3. Nativists tended to be wealthy.
i. The Immigration Restriction League was formed in 1894 by
Harvard graduates.
ii. They wanted immigrants to have to pass literacy tests.
iii. Their main targets were immigrants from southern and eastern
Europe.
B. Prohibition
1. The temperance movement was an organized campaign to eliminate
alcohol consumption.
2. Three famous temperance groups:
i. The Prohibition Party (1869)
ii. Women’s Christian Temperance Movement (1874)
iii. The Anti-Saloon League
3. They believed that alcohol led to personal tragedies.
4. Carry Nation won fame by smashing illegal saloons with a hatchet in
Kansas.
5. Drinking was also opposed because of the links among saloons,
immigrants, and political bosses.
i.
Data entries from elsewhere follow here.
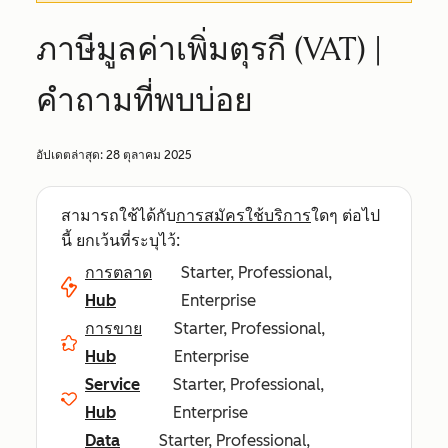
ภาษีมูลค่าเพิ่มตุรกี (VAT) |
คำถามที่พบบ่อย
อัปเดตล่าสุด:
28 ตุลาคม 2025
สามารถใช้ได้กับ
การสมัครใช้บริการ
ใดๆ ต่อไป
นี้ ยกเว้นที่ระบุไว้:
การตลาด
Starter, Professional,
Hub
Enterprise
การขาย
Starter, Professional,
Hub
Enterprise
Service
Starter, Professional,
Hub
Enterprise
Data
Starter, Professional,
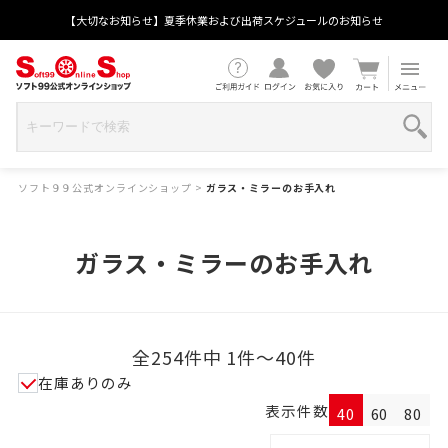
【大切なお知らせ】夏季休業および出荷スケジュールのお知らせ
ソフト９９公式オンラインショップ
>
ガラス・ミラーのお手入れ
ガラス・ミラーのお手入れ
全254件中 1件～40件
在庫ありのみ
表示件数
40
60
80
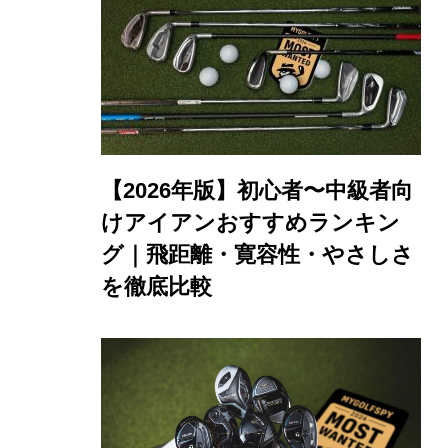
【2026年版】初心者〜中級者向
けアイアンおすすめランキン
グ｜飛距離・寛容性・やさしさ
を徹底比較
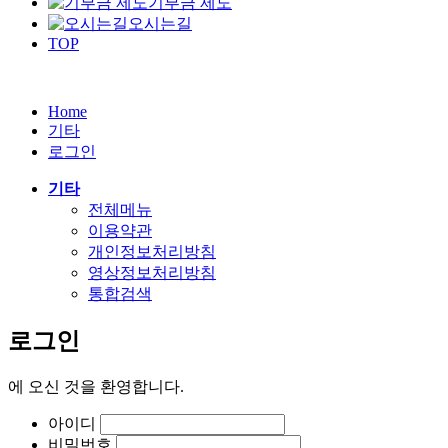
기부금 제도
오시는길
TOP
Home
기타
로그인
기타
전체메뉴
이용약관
개인정보처리방침
영상정보처리방침
통합검색
로그인
에
오신 것을 환영합니다.
아이디
비밀번호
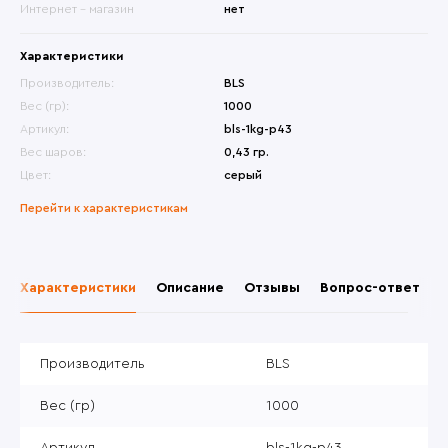
Интернет - магазин
нет
Характеристики
Производитель:
BLS
Вес (гр):
1000
Артикул:
bls-1kg-p43
Вес шаров:
0,43 гр.
Цвет:
серый
Перейти к характеристикам
Характеристики
Описание
Отзывы
Вопрос-ответ
Производитель
BLS
Вес (гр)
1000
Артикул
bls-1kg-p43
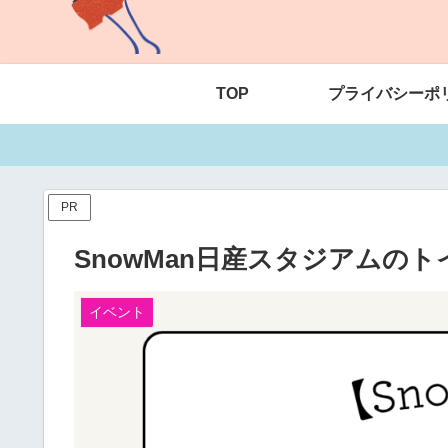
TOP
プライバシーポ
PR
SnowMan日産スタジアムの
イベント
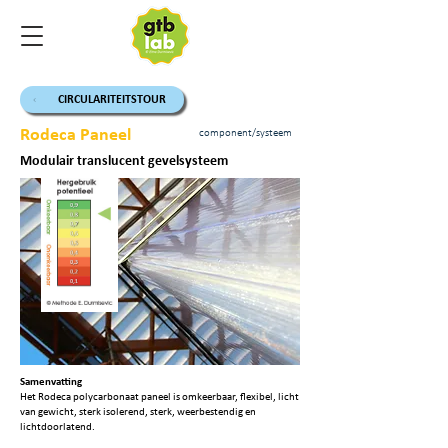
CIRCULARITEITSTOUR
Rodeca Paneel
component/systeem
Modulair translucent gevelsysteem
Samenvatting
Het Rodeca polycarbonaat paneel is omkeerbaar, flexibel, licht
van gewicht, sterk isolerend, sterk, weerbestendig en
lichtdoorlatend.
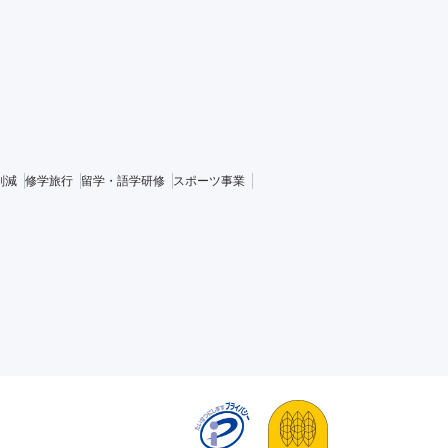
削減
修学旅行
留学・語学研修
スポーツ事業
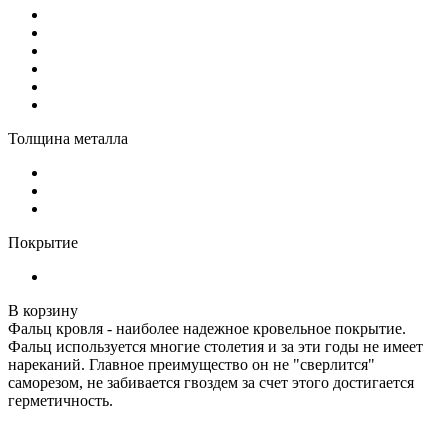
Толщина металла
Покрытие
В корзину
Фальц кровля - наиболее надежное кровельное покрытие.
Фальц используется многие столетия и за эти годы не имеет
нареканий. Главное преимущество он не "сверлится"
саморезом, не забивается гвоздем за счет этого достигается
герметичность.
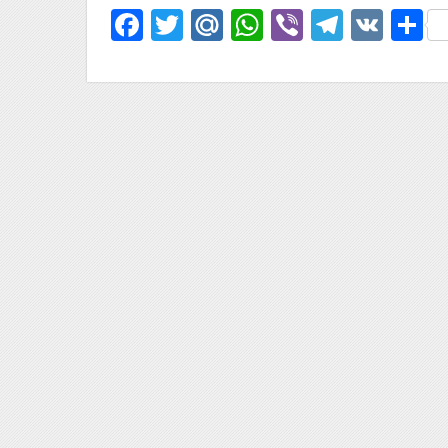
Facebook
Twitter
Mail.Ru
WhatsApp
Viber
Telegr
VK
О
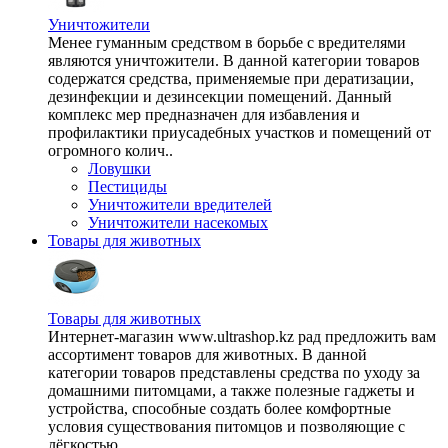
Уничтожители
Менее гуманным средством в борьбе с вредителями
являются уничтожители. В данной категории товаров
содержатся средства, применяемые при дератизации,
дезинфекции и дезинсекции помещений. Данный
комплекс мер предназначен для избавления и
профилактики приусадебных участков и помещений от
огромного колич..
Ловушки
Пестициды
Уничтожители вредителей
Уничтожители насекомых
Товары для животных
Товары для животных
Интернет-магазин www.ultrashop.kz рад предложить вам
ассортимент товаров для животных. В данной
категории товаров представлены средства по уходу за
домашними питомцами, а также полезные гаджеты и
устройства, способные создать более комфортные
условия существования питомцов и позволяющие с
лёгкостью ..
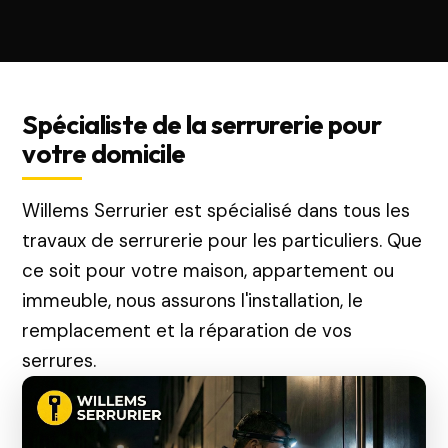
Spécialiste de la serrurerie pour
votre domicile
Willems Serrurier est spécialisé dans tous les
travaux de serrurerie pour les particuliers. Que
ce soit pour votre maison, appartement ou
immeuble, nous assurons l'installation, le
remplacement et la réparation de vos
serrures.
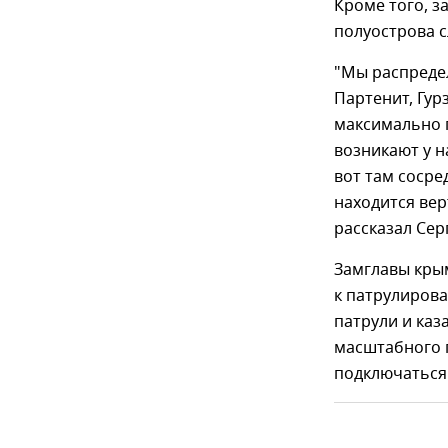
Кроме того, 
полуострова с
"Мы распредел
Партенит, Гур
максимально п
возникают у н
вот там сосре
находится вер
рассказал Сер
Замглавы кры
к патрулиров
патрули и каз
масштабного п
подключаться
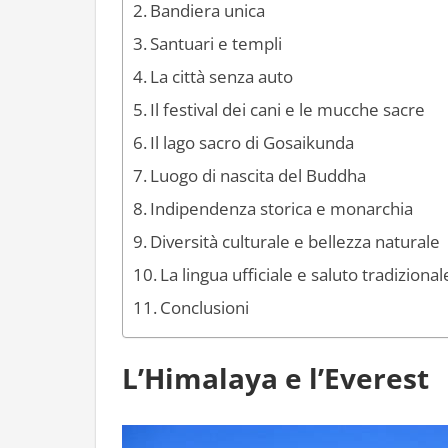
Bandiera unica
Santuari e templi
La città senza auto
Il festival dei cani e le mucche sacre
Il lago sacro di Gosaikunda
Luogo di nascita del Buddha
Indipendenza storica e monarchia
Diversità culturale e bellezza naturale
La lingua ufficiale e saluto tradizional
Conclusioni
L’Himalaya e l’Everest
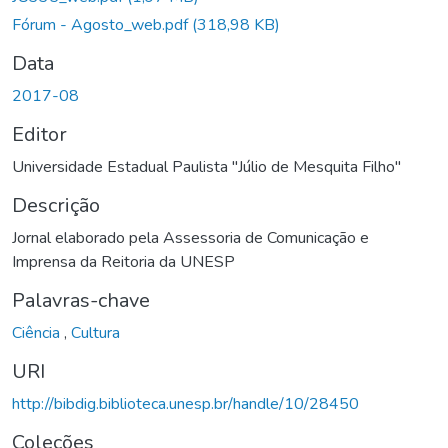
Fórum - Agosto_web.pdf
(318,98 KB)
Data
2017-08
Editor
Universidade Estadual Paulista "Júlio de Mesquita Filho"
Descrição
Jornal elaborado pela Assessoria de Comunicação e
Imprensa da Reitoria da UNESP
Palavras-chave
Ciência
,
Cultura
URI
http://bibdig.biblioteca.unesp.br/handle/10/28450
Coleções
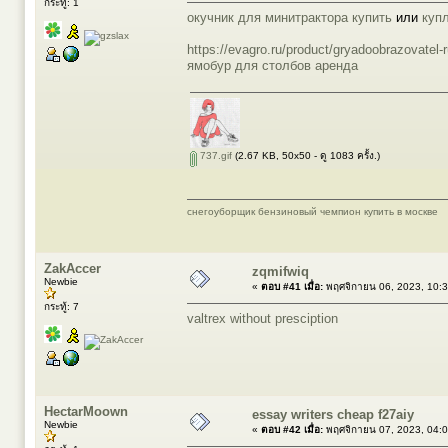
กระทู้: 1
окучник для минитрактора купить
или
куп
https://evagro.ru/product/gryadoobrazovatel-
ямобур для столбов аренда
737.gif
(2.67 KB, 50x50 - ดู 1083 ครั้ง.)
снегоуборщик бензиновый чемпион купить в москве
ZakAccer
zqmifwiq
Newbie
«
ตอบ #41 เมื่อ:
พฤศจิกายน 06, 2023, 10:
กระทู้: 7
valtrex without presciption
HectarMoown
essay writers cheap f27aiy
Newbie
«
ตอบ #42 เมื่อ:
พฤศจิกายน 07, 2023, 04:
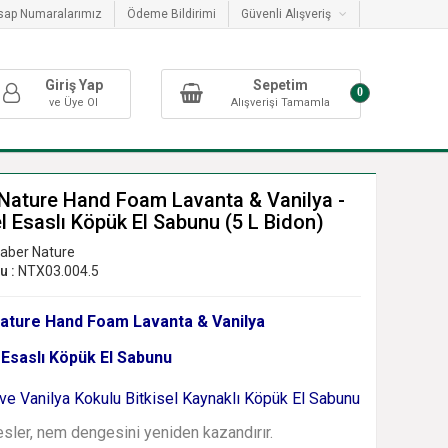
sap Numaralarımız
Ödeme Bildirimi
Güvenli Alışveriş
Giriş Yap
Sepetim
0
ve Üye Ol
Alışverişi Tamamla
Nature Hand Foam Lavanta & Vanilya -
el Esaslı Köpük El Sabunu (5 L Bidon)
aber Nature
u :
NTX03.004.5
ature Hand Foam Lavanta & Vanilya
l Esaslı Köpük El Sabunu
ve Vanilya Kokulu Bitkisel Kaynaklı Köpük El Sabunu
esler, nem dengesini yeniden kazandırır.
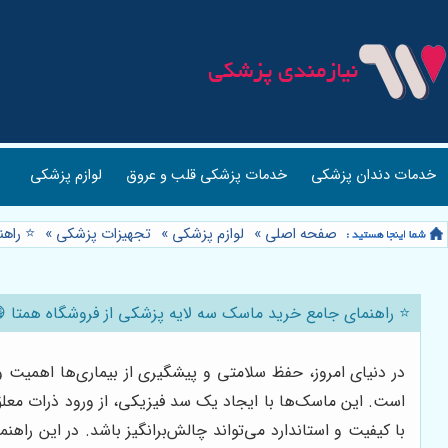
خدمات دندان پزشکی
خدمات پزشکی قلب و عروق
لوازم پزشکی
صفحه اصلی
»
لوازم پزشکی
»
تجهیزات پزشکی
»
⭐️ راه
⭐️ راهنمای جامع خرید ماسک سه لایه پزشکی از فروشگاه همتا 
در دنیای امروز، حفظ سلامتی و پیشگیری از بیماری‌ها اهمیت وی
است. این ماسک‌ها با ایجاد یک سد فیزیکی، از ورود ذرات معلق
با کیفیت و استاندارد می‌تواند چالش‌برانگیز باشد. در این ر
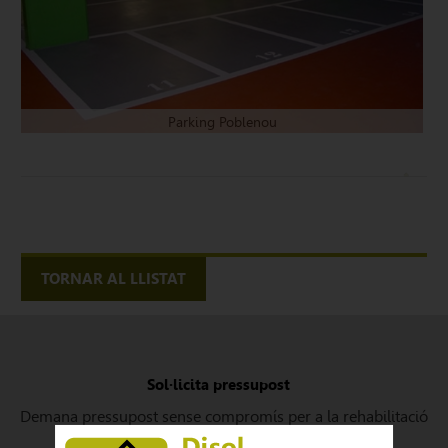
Parking Poblenou
TORNAR AL LLISTAT
Sol·licita pressupost
Demana pressupost sense compromís per a la rehabilitació
de la seva façana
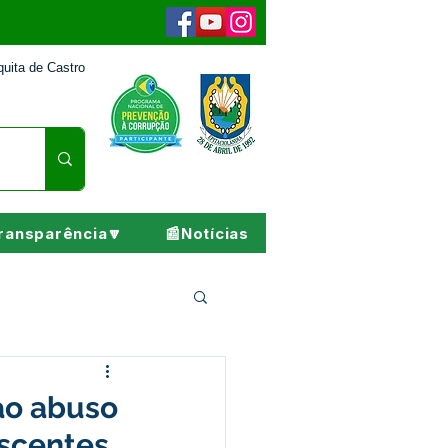
uita de Castro
ransparência🔽
📰Notícias
Pesar
ao abuso
escentes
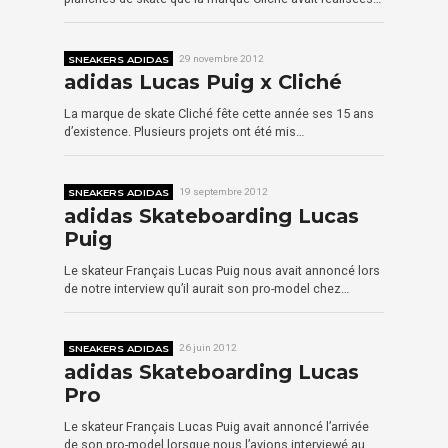
SNEAKERS ADIDAS
29 novembre 2012
adidas Lucas Puig x Cliché
La marque de skate Cliché fête cette année ses 15 ans
d’existence. Plusieurs projets ont été mis…
SNEAKERS ADIDAS
19 septembre 2012
adidas Skateboarding Lucas
Puig
Le skateur Français Lucas Puig nous avait annoncé lors
de notre interview qu’il aurait son pro-model chez…
SNEAKERS ADIDAS
26 juin 2012
adidas Skateboarding Lucas
Pro
Le skateur Français Lucas Puig avait annoncé l’arrivée
de son pro-model lorsque nous l’avions interviewé au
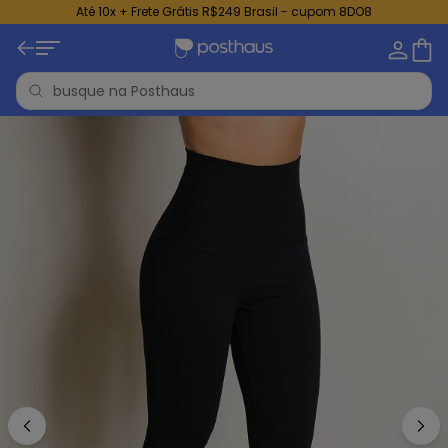
Até 10x + Frete Grátis R$249 Brasil - cupom 8DO8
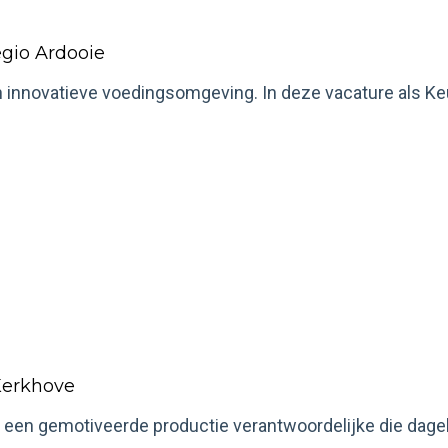
egio Ardooie
n innovatieve voedingsomgeving. In deze vacature als Keu
Kerkhove
een gemotiveerde productie verantwoordelijke die dagelijk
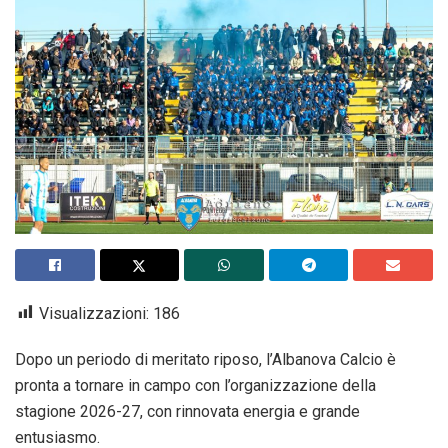
Visualizzazioni:
186
Dopo un periodo di meritato riposo, l’Albanova Calcio è
pronta a tornare in campo con l’organizzazione della
stagione 2026-27, con rinnovata energia e grande
entusiasmo.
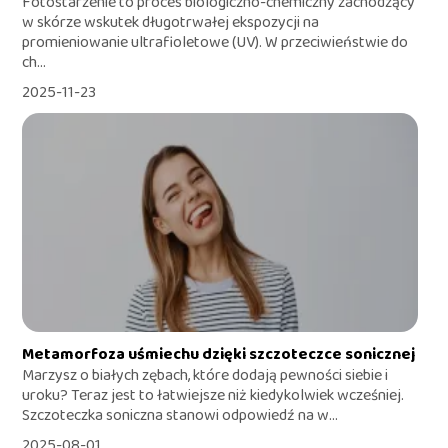
Fotostarzenie to proces biologiczno-chemiczny zachodzący
w skórze wskutek długotrwałej ekspozycji na
promieniowanie ultrafioletowe (UV). W przeciwieństwie do
ch...
2025-11-23
Metamorfoza uśmiechu dzięki szczoteczce sonicznej
Marzysz o białych zębach, które dodają pewności siebie i
uroku? Teraz jest to łatwiejsze niż kiedykolwiek wcześniej.
Szczoteczka soniczna stanowi odpowiedź na w...
2025-08-01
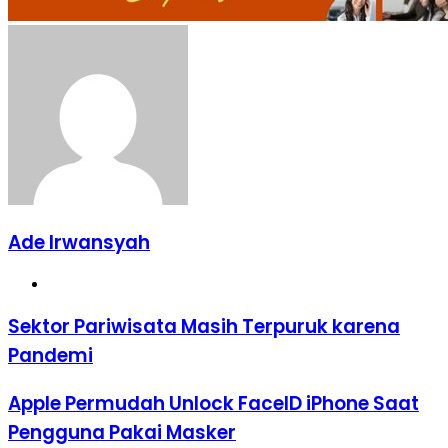
Ade Irwansyah
Website
Sektor
Sektor Pariwisata Masih Terpuruk karena
Pariwisata
Pandemi
Masih
Terpuruk
karena
Apple
Apple Permudah Unlock FaceID iPhone Saat
Pandemi
Permudah
Pengguna Pakai Masker
Unlock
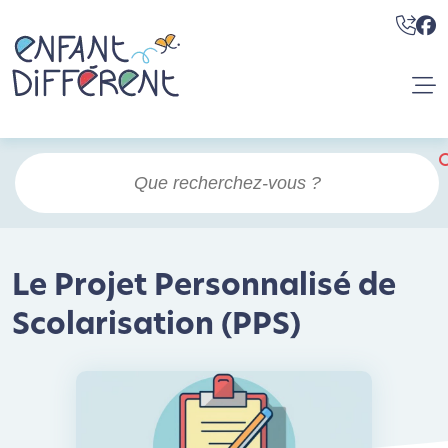
Le Projet Personnalisé de
Scolarisation (PPS)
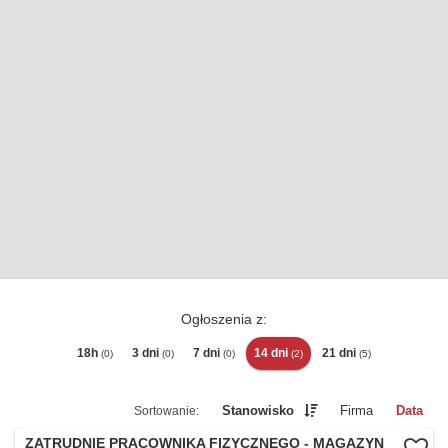
Ogłoszenia z:
18h
3 dni
7 dni
14 dni
21 dni
(0)
(0)
(0)
(2)
(5)
Stanowisko
Firma
Data
ZATRUDNIĘ PRACOWNIKA FIZYCZNEGO - MAGAZYN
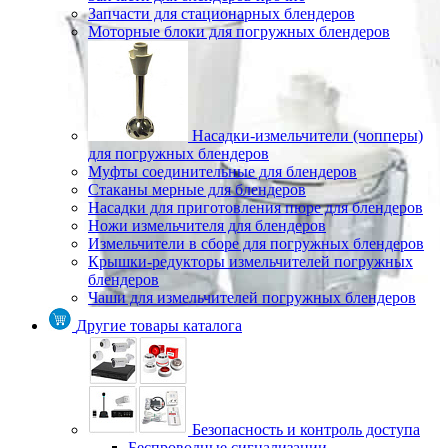
Запчасти для стационарных блендеров
Моторные блоки для погружных блендеров
Насадки-измельчители (чопперы)
для погружных блендеров
Муфты соединительные для блендеров
Стаканы мерные для блендеров
Насадки для приготовления пюре для блендеров
Ножи измельчителя для блендеров
Измельчители в сборе для погружных блендеров
Крышки-редукторы измельчителей погружных
блендеров
Чаши для измельчителей погружных блендеров
Другие товары каталога
Безопасность и контроль доступа
Беспроводные сигнализации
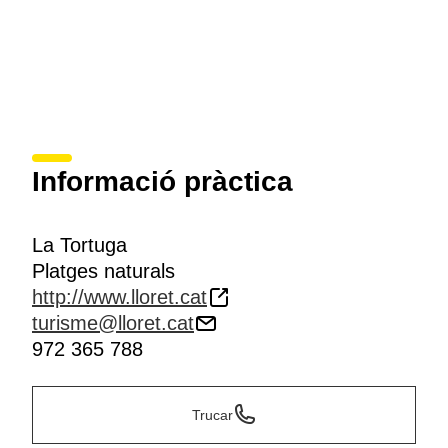
Informació pràctica
La Tortuga
Platges naturals
http://www.lloret.cat
turisme@lloret.cat
972 365 788
Trucar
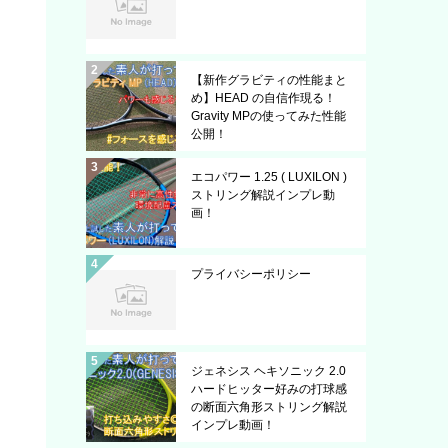
【新作グラビティの性能まと
め】HEAD の自信作現る！
Gravity MPの使ってみた性能
公開！
エコパワー 1.25 ( LUXILON )
ストリング解説インプレ動
画！
プライバシーポリシー
ジェネシス ヘキソニック 2.0
ハードヒッター好みの打球感
の断面六角形ストリング解説
インプレ動画！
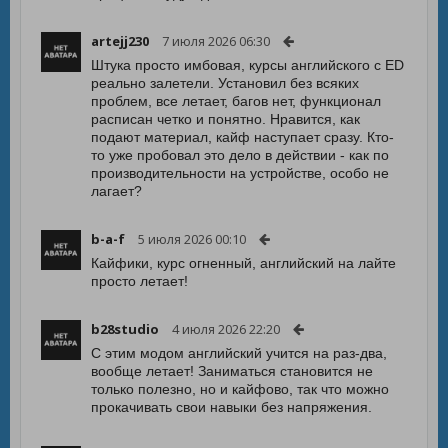
artejj230
7 июля 2026 06:30
Штука просто имбовая, курсы английского с ED
реально залетели. Установил без всяких
проблем, все летает, багов нет, функционал
расписан четко и понятно. Нравится, как
подают материал, кайф наступает сразу. Кто-
то уже пробовал это дело в действии - как по
производительности на устройстве, особо не
лагает?
b-a-f
5 июля 2026 00:10
Кайфики, курс огненный, английский на лайте
просто летает!
b28studio
4 июля 2026 22:20
С этим модом английский учится на раз-два,
вообще летает! Заниматься становится не
только полезно, но и кайфово, так что можно
прокачивать свои навыки без напряжения.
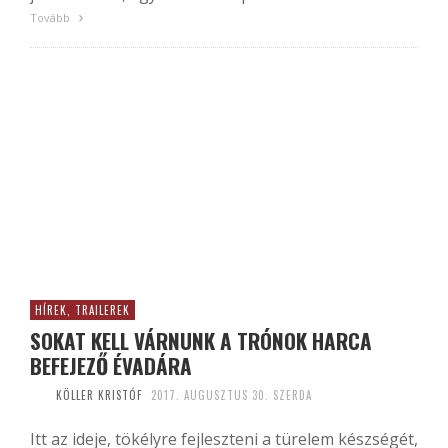
Tovább
HÍREK, TRAILEREK
SOKAT KELL VÁRNUNK A TRÓNOK HARCA
BEFEJEZŐ ÉVADÁRA
KÖLLER KRISTÓF
2017. AUGUSZTUS 30. SZERDA
Itt az ideje, tökélyre fejleszteni a türelem készségét,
Immigrants used saloons as social clubs.
ii. Prohibitionists claimed saloons undermined public morals that
would make the U.S. un-American and un-Christian.
6. By 1890, 3 states (Maine, Kansas, and North Dakota) had become “dry”.
C. Purity Crusaders
1. Vice grew as cities grew.
2. Vice includes:
i. Drugs
ii. Gambling
iii. Prostitution
3. “Purity Crusaders” fought against vice and tried to clean up the cities.
4. 1873 – Anthony Comstock formed the New York Society for the
Suppression of Vice.
i. He won a passage of a law that prohibited the sending of obscene
material through the mail.
ii. Material deemed obscene included descriptions of methods to
prevent unwanted pregnancies.
iii. The Comstock Law slowed the distribution of information on birth
control.
5. Other purity crusaders attacked political machines.
i. They argued machines profited from vice.
ii. On occasion the successfully ran against the machines.